◆ 本文 ◆

>>

デジタルヒューマン社とmiibo、日本初の「視覚」を持ったデジタルヒューマン「デジタルヒューマンVISION」開発
2024年3月18日
デジタルヒューマン株式会社と株式会社miiboは、日本初の「視覚」を持ったデジタルヒューマン「デジタルヒューマンVISION」を共同開発しました。デジタルヒューマン社は次世代型AIアバターを、miiboは会話型AI構築プラットフォーム「miibo」を提供する企業です。
本ニュースが注目される理由は以下の通りです。
- AIアバターに「視覚」の機能を持たせることで、より人間に近い自然な対話を実現。
- 会話相手の容姿・表情・性別を認識し、特徴に合わせた会話が可能に。「眼」の前の物体認識も可能。
- 医療や観光、アパレルなど、様々な分野での活用が期待される画期的な技術。
背景として、デジタルヒューマン社とmiiboはこれまでも連携を行ってきました。デジタルヒューマン社のAIアバターに、miiboの会話型AIを統合することで、人間とAIの自然なコミュニケーションの実現を目指してきたのです。
今回の「デジタルヒューマンVISION」は、デジタルヒューマン社の高精度なAIアバターと、miiboが持つ「GPT-4 Turbo with vision」のカスタマイズ機能を組み合わせることで実現しました。これにより、デジタルヒューマンが相手の様子を視覚的に認識しながら会話できるようになり、よりパーソナライズされた体験の提供が可能になります。
想定されるユースケースとしては、以下のようなものが挙げられます。
- 心臓病術後患者に寄り添うデジタルヒューマンコーチ(医療)
- デジタルヒューマンガイドによる街の観光案内(観光・旅行)
- 店舗での接客体験の向上(アパレル)
デジタルヒューマン社とmiiboは、「デジタルヒューマンVISION」の早期実用化を目指し、共創パートナーや参画企業の募集を開始しています。

<<

◆ 演習問題 ◆
a - 「デジタルヒューマンVISION」の記事によると、この技術はデジタルヒューマン社のAIアバターとmiiboのどの機能を組み合わせて実現したか。
b - 「デジタルヒューマンVISION」の記事を、最後の文の後から書き継いでください。

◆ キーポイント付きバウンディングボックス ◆
>>

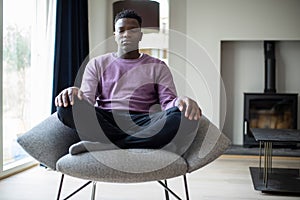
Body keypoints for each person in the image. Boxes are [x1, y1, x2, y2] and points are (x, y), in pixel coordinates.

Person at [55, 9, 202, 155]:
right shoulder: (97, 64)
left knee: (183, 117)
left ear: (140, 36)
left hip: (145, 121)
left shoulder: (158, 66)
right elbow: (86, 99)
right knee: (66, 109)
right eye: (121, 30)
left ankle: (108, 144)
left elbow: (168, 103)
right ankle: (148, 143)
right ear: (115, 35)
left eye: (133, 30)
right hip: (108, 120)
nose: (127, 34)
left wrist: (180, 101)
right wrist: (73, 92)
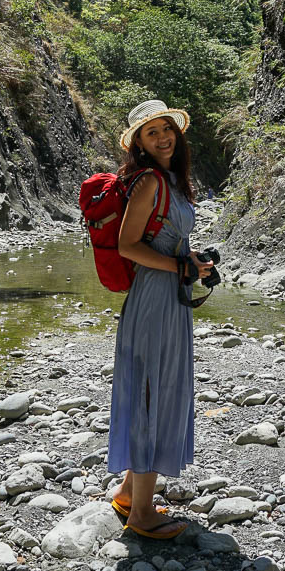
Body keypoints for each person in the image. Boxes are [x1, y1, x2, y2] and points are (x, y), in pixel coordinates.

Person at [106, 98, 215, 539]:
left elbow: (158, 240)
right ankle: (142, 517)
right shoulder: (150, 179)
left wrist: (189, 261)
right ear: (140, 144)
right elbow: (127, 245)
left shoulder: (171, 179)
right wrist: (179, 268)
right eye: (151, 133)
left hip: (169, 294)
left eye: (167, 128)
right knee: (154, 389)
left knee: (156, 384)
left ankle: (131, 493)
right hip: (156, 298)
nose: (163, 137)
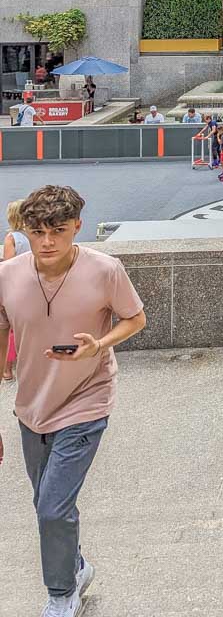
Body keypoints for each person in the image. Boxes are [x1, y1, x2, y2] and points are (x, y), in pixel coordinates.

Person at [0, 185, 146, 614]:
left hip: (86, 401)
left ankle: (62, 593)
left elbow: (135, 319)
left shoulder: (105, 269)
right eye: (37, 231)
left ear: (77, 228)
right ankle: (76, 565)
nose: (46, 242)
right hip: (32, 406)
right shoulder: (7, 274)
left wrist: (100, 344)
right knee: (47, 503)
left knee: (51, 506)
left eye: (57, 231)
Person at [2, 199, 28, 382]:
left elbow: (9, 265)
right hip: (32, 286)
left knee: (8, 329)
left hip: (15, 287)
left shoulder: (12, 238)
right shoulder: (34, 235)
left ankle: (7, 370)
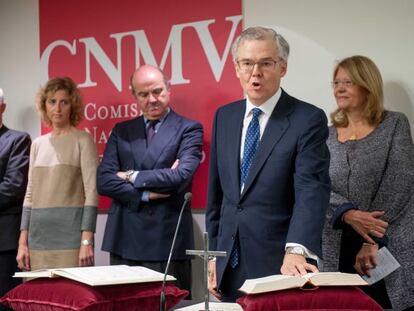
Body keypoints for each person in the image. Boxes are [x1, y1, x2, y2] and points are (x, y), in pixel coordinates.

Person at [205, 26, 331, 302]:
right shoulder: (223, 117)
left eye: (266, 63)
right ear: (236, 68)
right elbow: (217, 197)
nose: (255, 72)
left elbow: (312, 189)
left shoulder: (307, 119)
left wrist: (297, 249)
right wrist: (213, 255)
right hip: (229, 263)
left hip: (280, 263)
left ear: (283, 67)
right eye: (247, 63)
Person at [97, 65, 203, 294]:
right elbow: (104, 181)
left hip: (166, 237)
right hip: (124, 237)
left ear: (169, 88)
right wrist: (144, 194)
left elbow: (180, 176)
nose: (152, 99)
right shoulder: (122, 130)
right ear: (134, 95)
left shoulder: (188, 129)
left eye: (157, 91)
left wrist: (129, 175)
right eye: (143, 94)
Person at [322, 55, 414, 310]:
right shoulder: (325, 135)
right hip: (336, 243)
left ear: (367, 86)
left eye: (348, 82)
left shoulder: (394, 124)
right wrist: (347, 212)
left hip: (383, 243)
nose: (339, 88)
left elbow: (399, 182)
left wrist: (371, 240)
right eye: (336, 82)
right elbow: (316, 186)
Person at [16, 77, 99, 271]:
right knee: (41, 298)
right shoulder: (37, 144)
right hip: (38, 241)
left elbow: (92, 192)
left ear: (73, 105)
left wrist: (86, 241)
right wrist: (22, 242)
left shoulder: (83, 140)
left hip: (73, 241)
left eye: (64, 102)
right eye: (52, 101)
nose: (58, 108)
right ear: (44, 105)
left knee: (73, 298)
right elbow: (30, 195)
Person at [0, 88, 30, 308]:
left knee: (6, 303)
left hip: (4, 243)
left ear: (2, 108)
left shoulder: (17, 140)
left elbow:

<<

◆ 解答一覧 ◆
a - miiboが持つ「GPT-4 Turbo with vision」のカスタマイズ機能。

b -
AIに「視覚」の機能を持たせることで、より人間らしいコミュニケーションが可能になるこの技術は、様々な業界に大きなインパクトを与えるでしょう。一方で、AIの倫理的な活用やプライバシーの問題など、克服すべき課題もあります。デジタルヒューマン社とmiiboの取り組みが、人間とAIの新しい関係性を切り開く第一歩となることに期待が高まります。
PKSHA、日本マイクロソフト支援のもと新たな大規模言語モデルを開発
2024年3月28日
株式会社PKSHA Technologyは、新技術「RetNet(Retentive Network)」を世界で初めて活用した日英LLM(大規模言語モデル)を、日本マイクロソフトの技術支援のもと開発したと発表しました。「RetNet」は、従来の「Transformer」より学習速度と長文入力時の推論速度に優れた技術です。PKSHA Technologyは2024年4月以降、このLLMを段階的にビジネス現場へ実装し、コンタクトセンターや社内ヘルプデスクの生産性向上を支援していく予定です。
本ニュースが注目される理由は以下の通りです。
- 「Transformer」の後継と期待される新技術「RetNet」を、LLMに世界で初めて活用した。
- 効率的な長文理解と優れた回答速度を両立し、従来モデルの約3.3倍の速度で出力可能。
- 2024年4月以降、コンタクトセンターや社内ヘルプデスクでの実運用を開始し、生産性向上を目指す。
背景として、PKSHA Technologyは創業当初より自然言語処理の研究開発に注力し、AI活用の実績を6,000件以上積み重ねてきました。近年の生成AIの進化を受け、さらに先進的なAIの開発を目指して、「RetNet」を活用したLLMの開発に至ったのです。
同社が開発したLLMは、70億パラメータを持ち、日本語の新聞紙2ページ分の情報を入力した際に、従来モデルの約3.3倍の速度で出力できるとのこと。開発には日本マイクロソフトからLLM学習ノウハウなども提供されました。
ビジネスでの活用としては、以下のようなユースケースが想定されています。
- コンタクトセンター:リアルタイムのCRMによる顧客満足度の向上
- 社内ヘルプデスク:従業員問い合わせの高度化、情報検索の効率化
PKSHA Technologyは今後、このLLMの検証と改善を重ね、2024年4月頃からコンタクトセンターや社内ヘルプデスクを中心に、段階的に実運用を開始する計画です。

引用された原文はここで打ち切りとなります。